======== Task inputs

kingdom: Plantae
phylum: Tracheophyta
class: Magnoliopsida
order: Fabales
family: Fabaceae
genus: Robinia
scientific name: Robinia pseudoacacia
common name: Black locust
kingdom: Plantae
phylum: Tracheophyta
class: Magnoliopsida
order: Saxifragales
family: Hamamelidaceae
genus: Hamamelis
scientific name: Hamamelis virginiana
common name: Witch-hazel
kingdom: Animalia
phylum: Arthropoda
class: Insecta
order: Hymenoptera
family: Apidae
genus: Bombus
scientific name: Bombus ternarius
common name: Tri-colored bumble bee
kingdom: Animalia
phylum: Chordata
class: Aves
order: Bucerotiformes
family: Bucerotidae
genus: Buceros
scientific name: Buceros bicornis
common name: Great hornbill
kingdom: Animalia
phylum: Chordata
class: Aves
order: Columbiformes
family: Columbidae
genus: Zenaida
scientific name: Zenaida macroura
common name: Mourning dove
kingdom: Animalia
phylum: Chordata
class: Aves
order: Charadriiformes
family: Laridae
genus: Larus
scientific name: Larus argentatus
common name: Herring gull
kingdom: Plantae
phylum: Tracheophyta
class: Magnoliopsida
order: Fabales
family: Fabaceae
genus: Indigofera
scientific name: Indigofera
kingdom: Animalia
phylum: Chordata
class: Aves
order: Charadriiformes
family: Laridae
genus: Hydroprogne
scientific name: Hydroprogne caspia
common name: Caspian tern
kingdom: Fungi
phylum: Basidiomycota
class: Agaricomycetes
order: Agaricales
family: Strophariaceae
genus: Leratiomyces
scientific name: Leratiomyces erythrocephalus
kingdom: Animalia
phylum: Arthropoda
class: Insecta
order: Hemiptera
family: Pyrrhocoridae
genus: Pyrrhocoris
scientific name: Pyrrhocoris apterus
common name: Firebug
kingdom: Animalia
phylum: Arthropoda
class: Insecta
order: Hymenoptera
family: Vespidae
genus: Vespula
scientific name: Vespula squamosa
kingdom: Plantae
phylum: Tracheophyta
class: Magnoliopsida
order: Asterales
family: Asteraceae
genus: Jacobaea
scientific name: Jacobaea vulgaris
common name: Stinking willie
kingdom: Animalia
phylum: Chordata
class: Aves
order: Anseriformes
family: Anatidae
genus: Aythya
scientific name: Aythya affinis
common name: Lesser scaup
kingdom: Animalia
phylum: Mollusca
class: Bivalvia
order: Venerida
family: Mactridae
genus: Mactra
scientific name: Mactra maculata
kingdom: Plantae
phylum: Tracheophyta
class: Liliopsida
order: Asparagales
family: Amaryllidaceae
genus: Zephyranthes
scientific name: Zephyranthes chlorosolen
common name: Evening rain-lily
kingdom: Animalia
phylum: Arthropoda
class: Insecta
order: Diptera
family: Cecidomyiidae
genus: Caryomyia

================

§ Goal
Could you give the lines of the listing starting at the line with "kingdom: Fungi" and ending at the line with "scientific name: Jacobaea vulgaris" again, switching "scientific name" to "binomial" and leaving everything else unchanged?

§ Exercise response
kingdom: Fungi
phylum: Basidiomycota
class: Agaricomycetes
order: Agaricales
family: Strophariaceae
genus: Leratiomyces
binomial: Leratiomyces erythrocephalus
kingdom: Animalia
phylum: Arthropoda
class: Insecta
order: Hemiptera
family: Pyrrhocoridae
genus: Pyrrhocoris
binomial: Pyrrhocoris apterus
common name: Firebug
kingdom: Animalia
phylum: Arthropoda
class: Insecta
order: Hymenoptera
family: Vespidae
genus: Vespula
binomial: Vespula squamosa
kingdom: Plantae
phylum: Tracheophyta
class: Magnoliopsida
order: Asterales
family: Asteraceae
genus: Jacobaea
binomial: Jacobaea vulgaris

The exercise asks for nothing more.